Andrew Chen said it best in one of his essays, when he described life after the “Techcrunch Bump”.
“Identify the root problem. Is the product working? Does the on-boarding suck? Or is execution on growth lacking? You can figure out the main bottleneck by trying to understand where it’s working and where it’s not.”
The solution seems simple. You need to be able to make user feedback and on-boarding an integral part of your app. The only question is – how do you do that?
Today, your users have 2 ways of reaching you when they have an issue. First, by posting reviews on the App Store. And second, by looking for your website (assuming you have one), and contacting you with their support queries. Not a very likely thing to happen…
Your users don’t have the time or motivation to come out of the App, note down what’s wrong, what wasn’t right, get on to the App Store or your website, raise a ticket and tell you about it.

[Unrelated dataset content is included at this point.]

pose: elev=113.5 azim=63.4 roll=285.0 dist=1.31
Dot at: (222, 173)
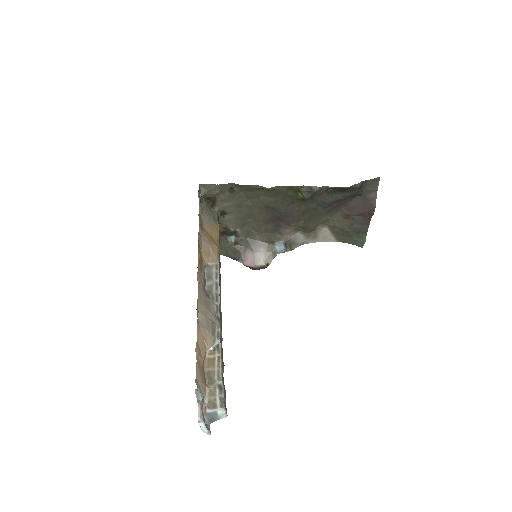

So how DO you really get feedback?
Now let’s talk eutopia for a minute here. What would really make your life as an app developer easier?
A direct connection to be able to talk to users right inside your app would be priceless. Your users could just chat away their feedback without even getting out of your application. Get rid of those speed bumps and detours when users really just want to talk to you. Getting feedback works out just so much easier, you know exactly where the bottlenecks are and with each iteration you get to create a product your user base already loves and understands.